You can read for example here https://blog.logrocket.com/graphql-vs-rest-api-why-you-shouldnt-use-graphql/
IMHO (but this is my opinion) - we need something much simpler and straightforward here and rather then defining and following a "standard", we should possibly tap into other people doing similar things - because our API is described with OpenAPI definition and our REST points documentation and swagger UI and everything we have in the API is generated. That's especially important as our Clients (notably https://github.com/apache/airflow-client-python) are generated using OpenAPI client generator that translates the OpenAPI specification into Python classes that you can import and use directly.
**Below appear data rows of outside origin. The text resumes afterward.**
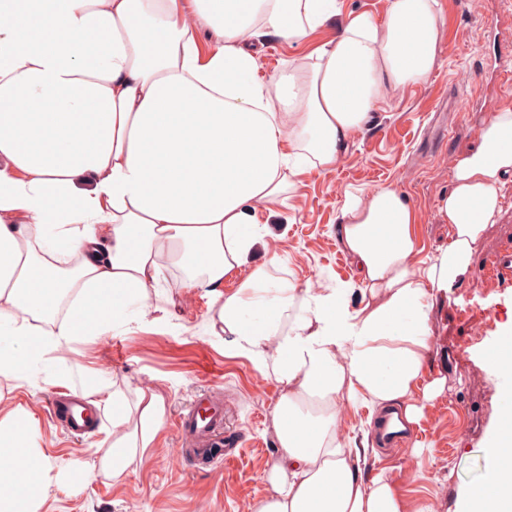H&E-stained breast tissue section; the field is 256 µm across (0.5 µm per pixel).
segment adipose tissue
Here are the masks:
<instances>
[{
  "label": "adipose tissue",
  "mask_w": 512,
  "mask_h": 512,
  "mask_svg": "<svg viewBox=\"0 0 512 512\" xmlns=\"http://www.w3.org/2000/svg\"><path fill=\"white\" fill-rule=\"evenodd\" d=\"M441 0H389L385 21L339 0H0V374L139 322L165 266L207 289L211 335L274 378L279 451L250 512H407L384 474L364 477L339 410L411 405L431 356L438 296L464 276L512 171V108L482 120L437 213L448 246L420 257L417 214L395 185L346 191L339 241L356 286L273 277L270 221L306 169H330L395 90L425 83ZM211 31L201 45V29ZM304 66L255 76L264 38L306 44ZM267 223H259L257 209ZM268 255L253 264L255 254ZM246 277L233 292L224 279ZM363 304L350 305L352 289ZM119 479L154 446L163 398L104 393ZM31 412L0 416V512H38L48 478ZM461 512H512V397Z\"/></svg>",
  "instance_id": "ef3b65f1"
}]
</instances>
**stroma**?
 Segmentation results:
<instances>
[{"label":"stroma","instance_id":"1","mask_svg":"<svg viewBox=\"0 0 512 512\" xmlns=\"http://www.w3.org/2000/svg\"><path fill=\"white\" fill-rule=\"evenodd\" d=\"M444 2L440 63L431 78L393 92L355 134L337 166L298 176L272 227L273 249L287 258V277L295 284L333 287L357 281V269L338 238L339 209L351 187L398 185L419 215L415 230L425 251L447 245L450 228L437 215V201L453 185L448 161L477 146L485 117L512 108V91L490 80L495 59L512 56V0H484L479 14L469 12L467 0ZM305 53L266 40L257 53L260 77L301 64ZM464 70L474 73L473 82H460ZM509 255L512 175L504 180L493 223L474 245L468 275L435 307L433 360L422 382L440 379L444 387L432 400L413 398L422 409L411 441L421 451L419 466L407 467L364 435L368 408L344 415V433L364 448L367 471L385 468L410 512H422L432 499L438 500L439 512H459L465 492L481 481L484 450L504 406L500 380L486 364L493 342L486 331L512 328V288L481 278L480 272ZM180 277L177 268H165L142 323L118 325L109 336L80 338L70 350L48 352L23 378L0 375L5 395L0 406L30 411L38 421L35 441L52 476L39 512H248L264 495L262 476L278 450L272 409L280 387L250 359L236 355L230 342L208 333L209 296L202 288H180ZM98 384L115 385L130 400L137 389L150 387L165 400L158 444L116 481L89 471L100 443L112 434L111 412H103L96 429L74 436L49 411L55 391L86 397ZM206 393L224 404L225 435L240 440L226 463L189 461L173 425L180 411Z\"/></svg>","mask_w":512,"mask_h":512}]
</instances>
This goes for other languages as well.
This is a bit tricky, because the generator produces objects returned, so if API returns partial objects, then it cannot return ACTUAL OBJECTS. It can return dictionaries for example, or some Proxy Objects that actually only contain part of data and the rest of the data might be retrieved lazily.
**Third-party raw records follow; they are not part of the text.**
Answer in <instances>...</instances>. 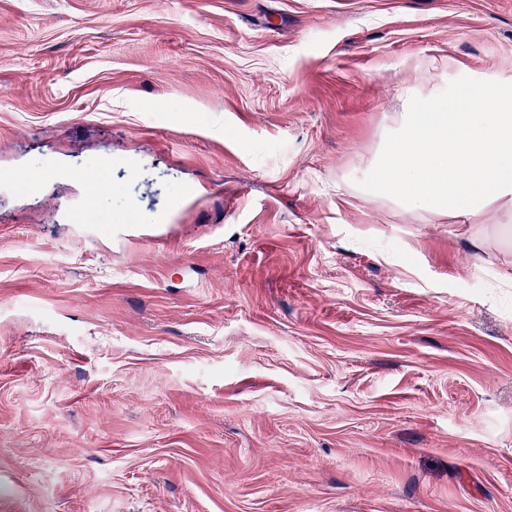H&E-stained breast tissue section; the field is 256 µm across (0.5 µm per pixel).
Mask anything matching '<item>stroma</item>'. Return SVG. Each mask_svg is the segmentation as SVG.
<instances>
[{
  "instance_id": "35a3bbf8",
  "label": "stroma",
  "mask_w": 512,
  "mask_h": 512,
  "mask_svg": "<svg viewBox=\"0 0 512 512\" xmlns=\"http://www.w3.org/2000/svg\"><path fill=\"white\" fill-rule=\"evenodd\" d=\"M482 73L512 0H0V512H512V228L357 184Z\"/></svg>"
}]
</instances>
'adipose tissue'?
I'll list each match as a JSON object with an SVG mask.
<instances>
[{"instance_id": "1", "label": "adipose tissue", "mask_w": 512, "mask_h": 512, "mask_svg": "<svg viewBox=\"0 0 512 512\" xmlns=\"http://www.w3.org/2000/svg\"><path fill=\"white\" fill-rule=\"evenodd\" d=\"M363 184L411 210L469 222L497 204L512 221V77L471 79L464 99L407 88L395 133Z\"/></svg>"}]
</instances>
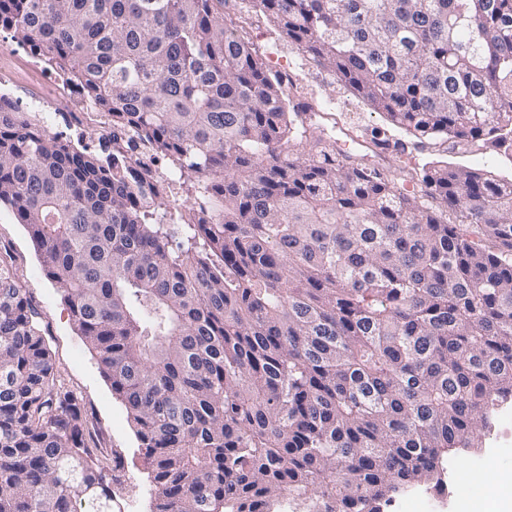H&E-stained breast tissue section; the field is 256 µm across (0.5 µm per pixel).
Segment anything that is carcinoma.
I'll list each match as a JSON object with an SVG mask.
<instances>
[{"mask_svg": "<svg viewBox=\"0 0 512 512\" xmlns=\"http://www.w3.org/2000/svg\"><path fill=\"white\" fill-rule=\"evenodd\" d=\"M229 2L0 0L116 130L98 156L0 110V204L124 404L154 512H384L443 490L512 399V179L436 161L412 196L309 140L313 104ZM241 3L395 127L512 161V0ZM135 153L158 163L138 181ZM97 451L7 253L0 512H114Z\"/></svg>", "mask_w": 512, "mask_h": 512, "instance_id": "cac0c4a2", "label": "carcinoma"}]
</instances>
So finding a way how to do it so that it is:
a) simple b) builds on top of REST not changing it to GraphQL c) nicely integrates with OpenaAPI definition, Swagger d) integrates with Open API generators to allow such partial retrieval
So this task is really:
What is the meaning of POC
, please? As you mention implement a POC
.
@potiuk
Proof Of Concept.
@potiuk
Thank you for telling me about the task in detail!🌸 But just for dags
or dagRuns
, isn't it OK to just add 'only' parameter when the Schema() is created?
dag_schema = DAGSchema(only=fields)
return dag_schema.dump(dag, )
And add nullable: true
to airflow/api_connexion/openapi/v1.yaml
in returns properties.
I think it's hard to solve this task generally for now because swagger yaml files are not automatically generated from the schema. If it can be generated automatically, yaml can also set nullable
values based on whether the schema field required
is true or not
This issue is about generic
funcrtionality. If you want to do only dags or dagRuns limited version - feel free to open PRs with fixes - but they would not close that issue.
Description
Airflow REST API should add a generic capability to retrieve the required information only. Instead sending all of them. E.g. If I want to retrieve DAG Run details using REST API: https://airflow.apache.org/api/v1/dags/{dag_id}/dagRuns/{dag_run_id} Or want to fetch list of DAGs using RET API: https://airflow.apache.org/api/v1/dags
It always returns the full details. Often it is the case where caller is not interested in all the information.
So I suggest to add a generic capability to retrieve only needed information just like offset and limit. E.g. if we pass fields = {dag_id, is_paused} in the query parameter while calling https://airflow.apache.org/api/v1/dags API, So it returns JSON body contains {dag_id, is_paused} fields.
Similarly it is true for other end points as well (At least Get Ones)
Use case/motivation
Related issues
Cannot say.
Are you willing to submit a PR?
Code of Conduct